In the center of the chamber was a winding stone staircase that circled up to a blue crystal, the same crystal Masaru had seen in his vision, but now it was riven by cracks leaking out dark energy. If what Yggdrasil had spoken about the Holy Stones was true, then that crystal should be the artifact they were looking for, but in his vision the crystal had seemed to be Yggdrasil itself. Masaru narrowed his eyes as Yggdrasil's orb floated up so they could speak facing each other, not sure of what the god would say next.

"I was not created with a body," Yggdrasil said, "But when I used the Holy Stones to ascend I integrated my programming into the combined crystal I made." Masaru opened his mouth to respond, but Yggdrasil cut him off.

"There… is a way to stop this crisis."

"You said there wasn't. Again." Masaru responded.

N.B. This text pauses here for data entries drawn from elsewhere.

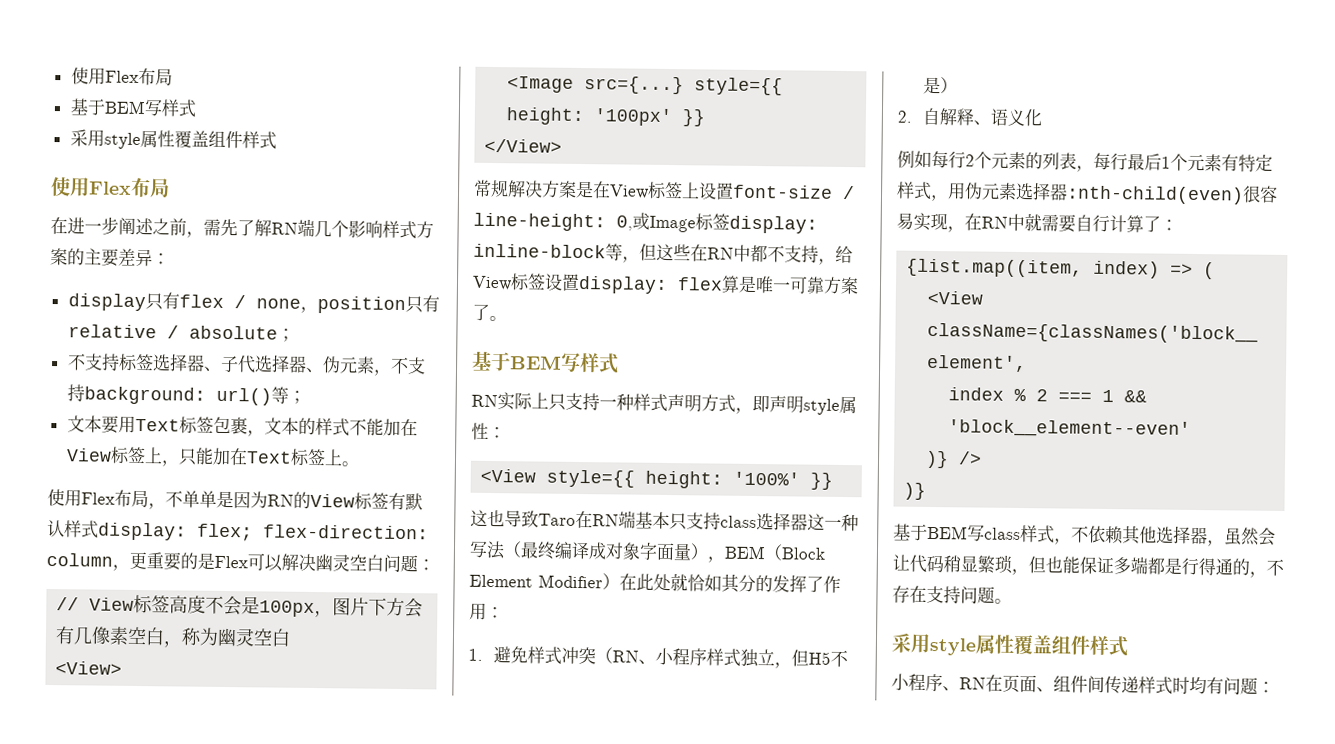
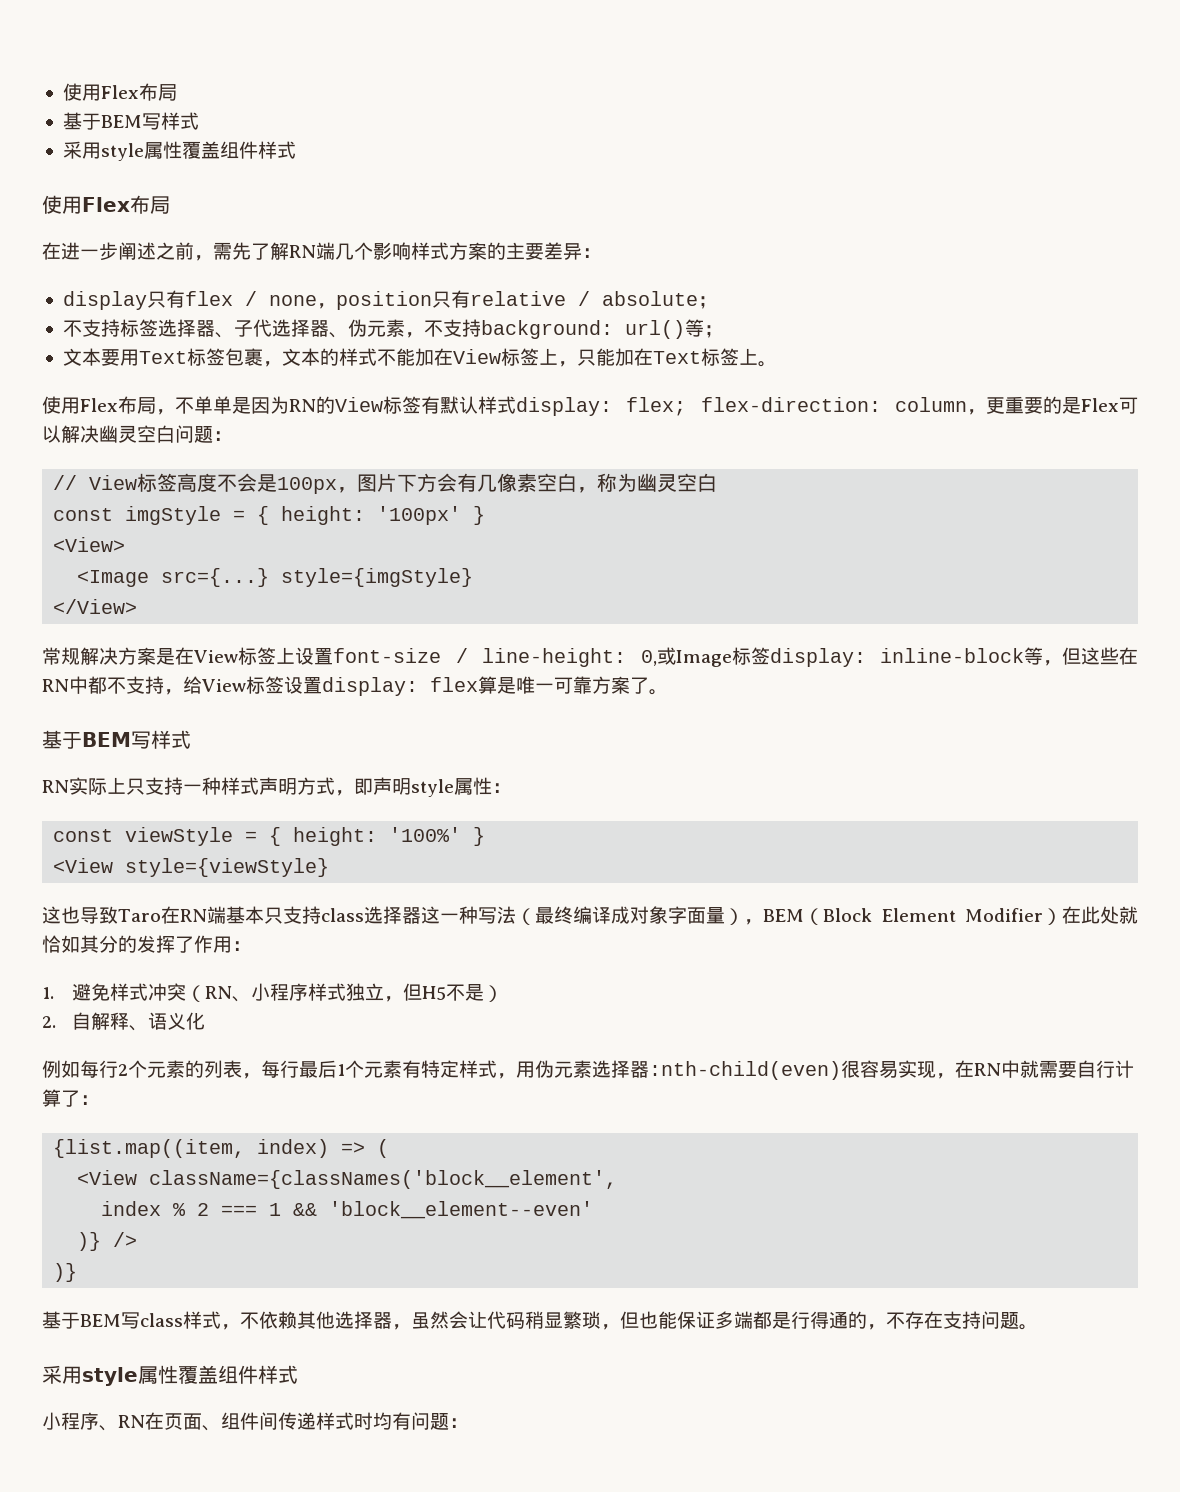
(292, 637) none -> [53,506,486,525] // const imgStyle = { height: '100px' }
[694,77,784,96] [506,107,706,127] style={{ height: '100px' }} -> [281,568,474,587] style={imgStyle}
[480,468,834,490] <View style={{ height: '100%' }} -> [53,827,486,846] [53,858,330,877] const viewStyle = { height: '100%' } // <View style={viewStyle}

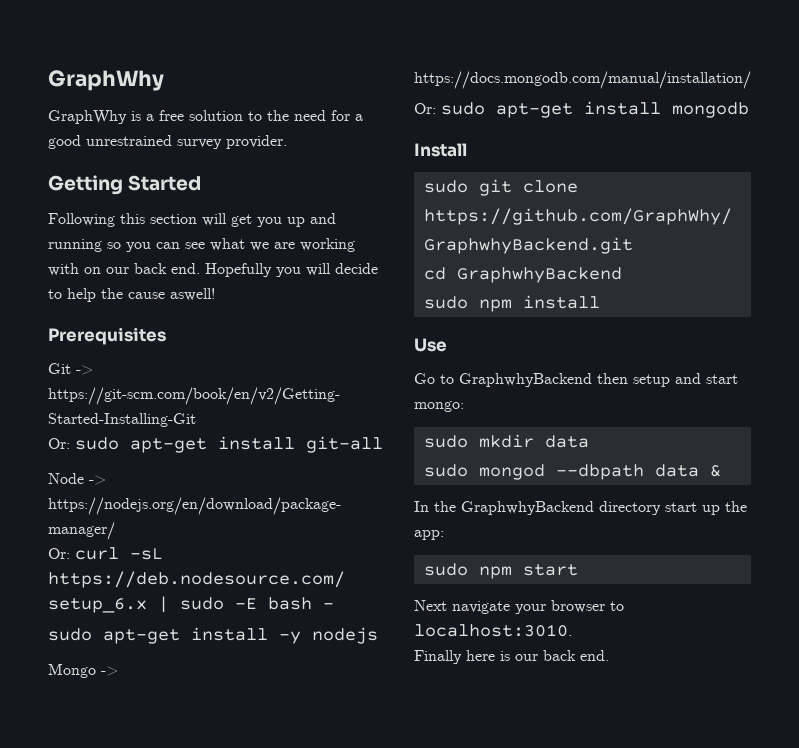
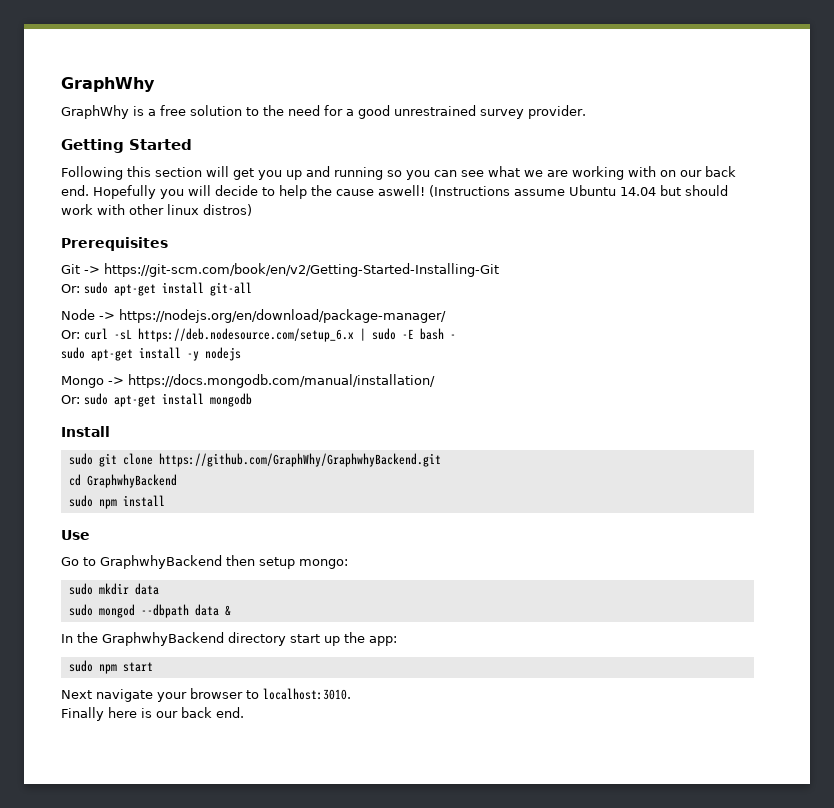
(215, 294) none -> [429,185,728,197] [61,204,252,216] (Instructions assume Ubuntu 14.04 but should work with other linux distros)
[675,373,738,384] and start -> (295, 563) none

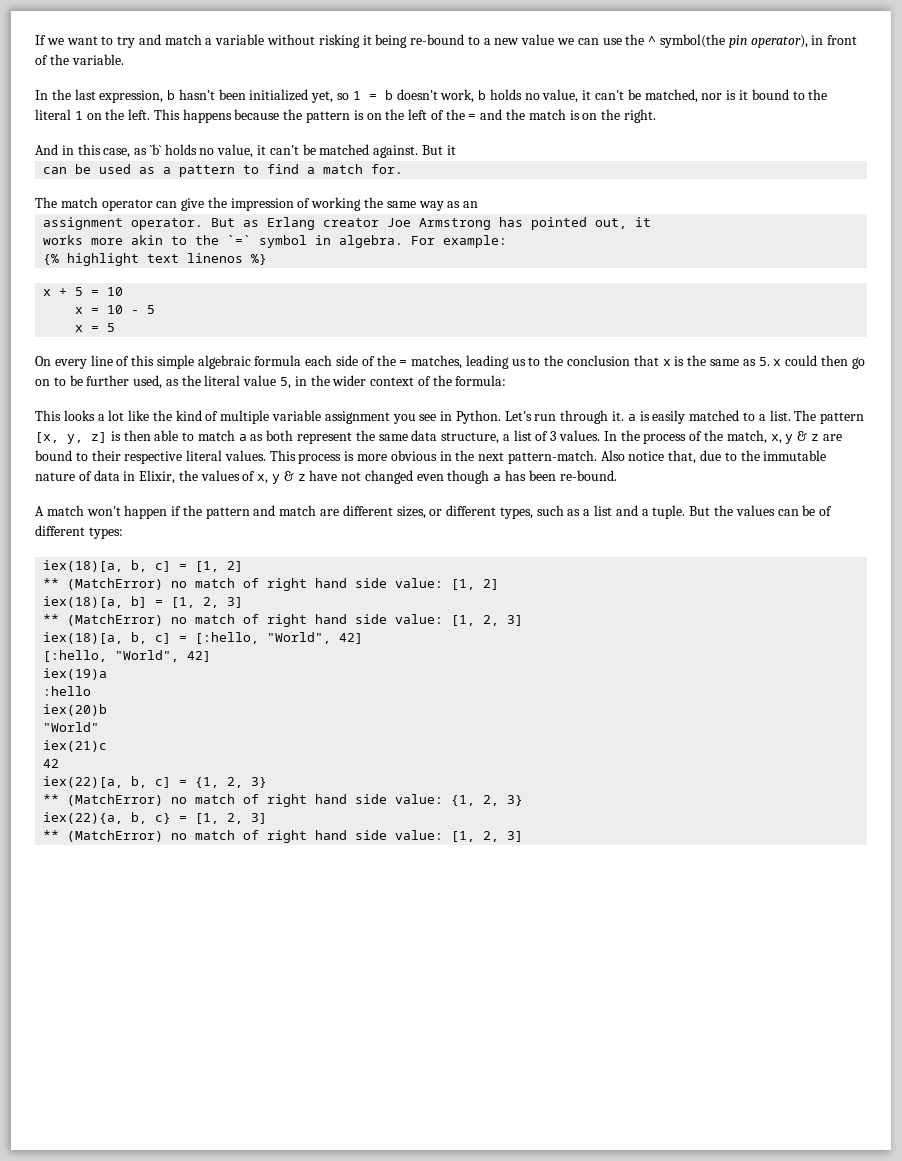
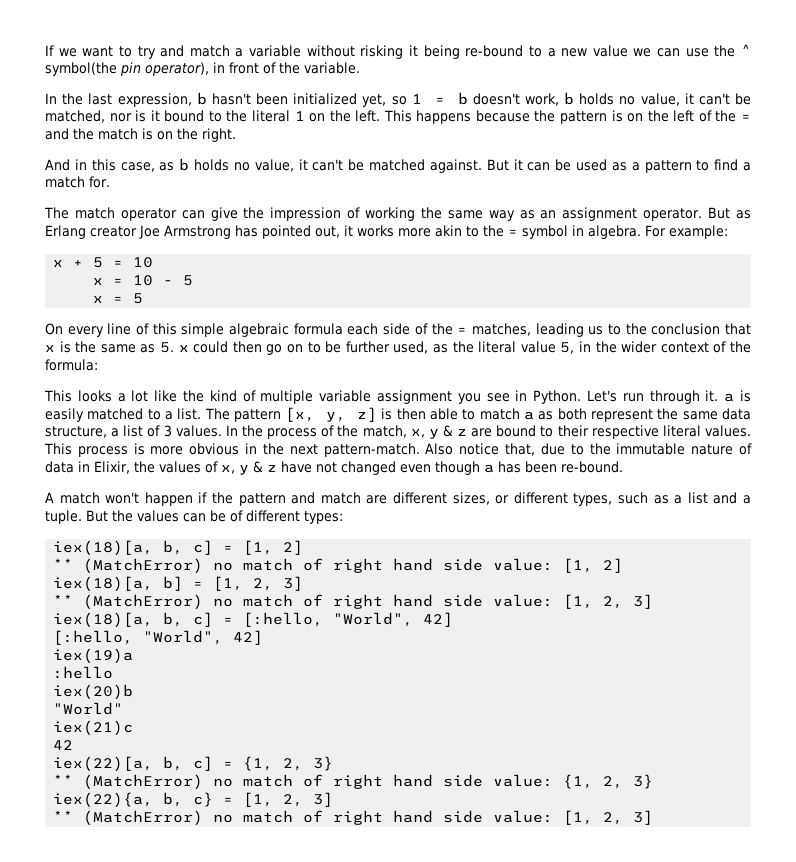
[149,144,162,155] `b` -> [179,158,190,171] b
(456, 150) // -> (523, 164) none
(479, 204) // -> (557, 214) none
(652, 222) // -> (353, 230) none
[227,235,252,245] `=` -> [508,229,518,236] =
[43,253,268,266] // {% highlight text linenos %} -> (728, 232) none

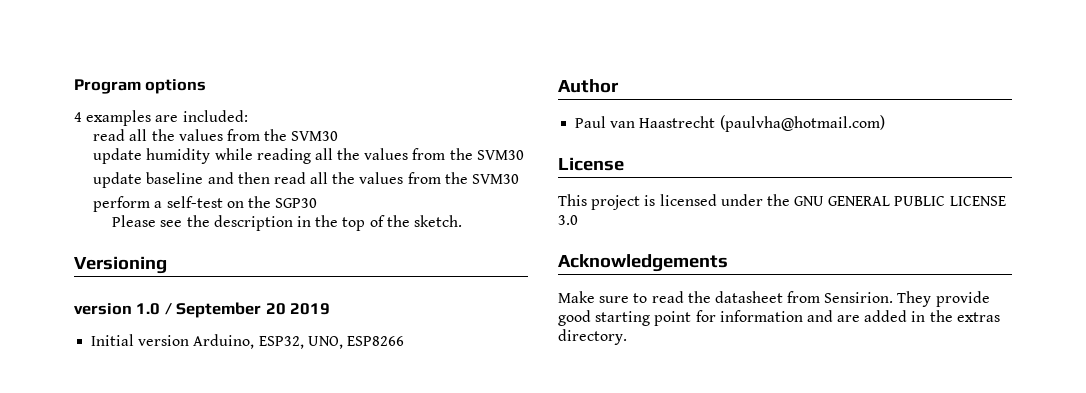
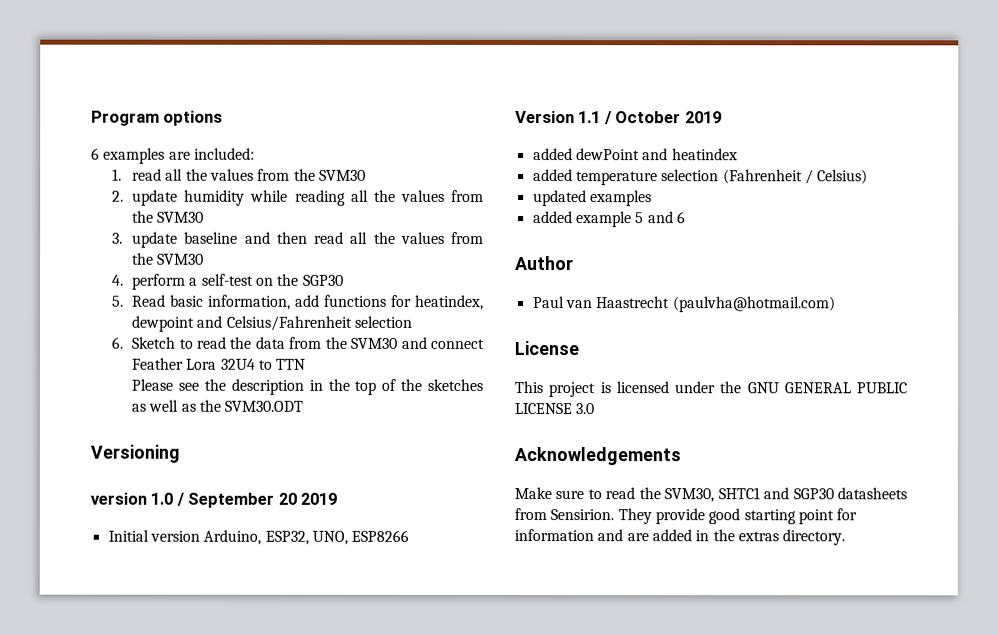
[74,112,82,122] 4 -> [91,147,100,160] 6
[93,129,339,141] read all the values from the SVM30 // -> [111,168,367,181] [111,190,124,202] 1. read all the values from the SVM30 // 2.
(524, 155) none -> [111,232,123,244] 3.
(520, 179) none -> [111,274,124,286] 4.
(318, 203) none -> [111,294,485,310] [131,315,414,332] [110,336,485,349] [131,357,306,370] // 5. Read basic information, add functions for heatindex, dewpoint and Celsius/Fahrenheit selection // 6. Sketch to read the data from the SVM30 and connect Feather Lora 32U4 to TTN
[413,215,462,227] sketch. -> [427,378,484,391] [131,399,304,412] sketches as well as the SVM30.ODT
(404, 341) none -> [515,111,722,125] [532,148,738,161] [532,169,869,186] [532,190,652,207] [532,211,686,228] // Version 1.1 / October 2019 // added dewPoint and heatindex // added temperature selection (Fahrenheit / Celsius) // updated examples // added example 5 and 6
[714,291,783,303] datasheet -> [664,487,907,503] SVM30, SHTC1 and SGP30 datasheets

"I said I could not tolerate the cost, and I still cannot," Yggdrasil said, "If that crystal, as an embodiment of the Digital World, is divided into smaller sections then the repair routines could be copied into each section and the corruption would be repaired. Since I am integrated with the crystal, my data would also be fragmented into an equal number of pieces, and even if they were rejoined I would not be remade in the same manner as I currently exist."

"A real man-" Masaru began, but Yggdrasil silenced him again.

"I know what you are going to say, but I am not man. My programming doesn't tell me to suffer for the sake of other beings, and even now I want to stop you, and to build a new world rather than let myself die for the sake of this one. But at the same time I am the digimon's god and it is my directive to protect the world. This is the first time my duties would threaten my survival."

"You won't really die," Masaru said, "I'm sure someone will fix the Digital World one day."

"I won't be myself," Yggdrasil said, "How is that not death?" They stood there watching each other, Yggdrasil's red orb flickering in time with the shaking cavern, and Masaru's eyes shifting as he tried to respond to a being that was too rational to take something on faith. Remembering something he had learned as a child, Masaru spoke up.

"It's like a caterpillar," Masaru said, giving a small smile. "They wrap themselves in a cocoon and seem dead to the world for weeks or months, but when they wake up they've become butterflies, and more than they ever were before."

"Perhaps you are right, Daimon. I cannot destroy myself… But for the sake of my world, I will sleep as long as I need to." Masaru grinned and took off, running towards the Holy Stone. As he did so, Yggdrasil, made the red light drift to where a digimon in the form of a white knight struggled to keep the chamber from collapsing.

"Omegamon, knight of duality." Yggdrasil said.

"My lord, you survived." The white knight said, shock on his face.

"I want you to have this, my final project." The light shifted until it became a red machine, just small enough to fit in a child's hand, with a screen on the front and a set of buttons below it. "I… stopped working on it after the battle against Lucemon, but I'm sure you can complete it."

"A human-digimon interface? What do you expect me to do with it?"

"The world will be saved and the Holy Stone scattered, but evil and tyranny will threaten this world again, and when that time comes I want you to choose the hero that will save both worlds."

"Why?" The white knight asked, looking past the red machine to where Masaru ascended the stairs leading to the Holy Stone, his fist glowing with the power of his soul and ready to shatter the Digital World.

"Perhaps I wanted to try believing in humans one more time." Yggdrasil gave what almost seemed a chuckle. "Look at me, throwing away reason for the sake of small convictions. This is no way for a god to live." Masaru's fist struck the Holy Stone, and light engulfed the chamber. Yggdrasil fell into slumber, wondering what he would be when he awoke.


Author Note: Well, it's been awhile... I wrote this piece for an Anime and Manga class I'm taking (because it's an awesome class) and I decided I might as well post here as well. Technically this is in the same combo timeline as that Machine Spirits story I wrote, but that's dead. I might revisit the concept later, though.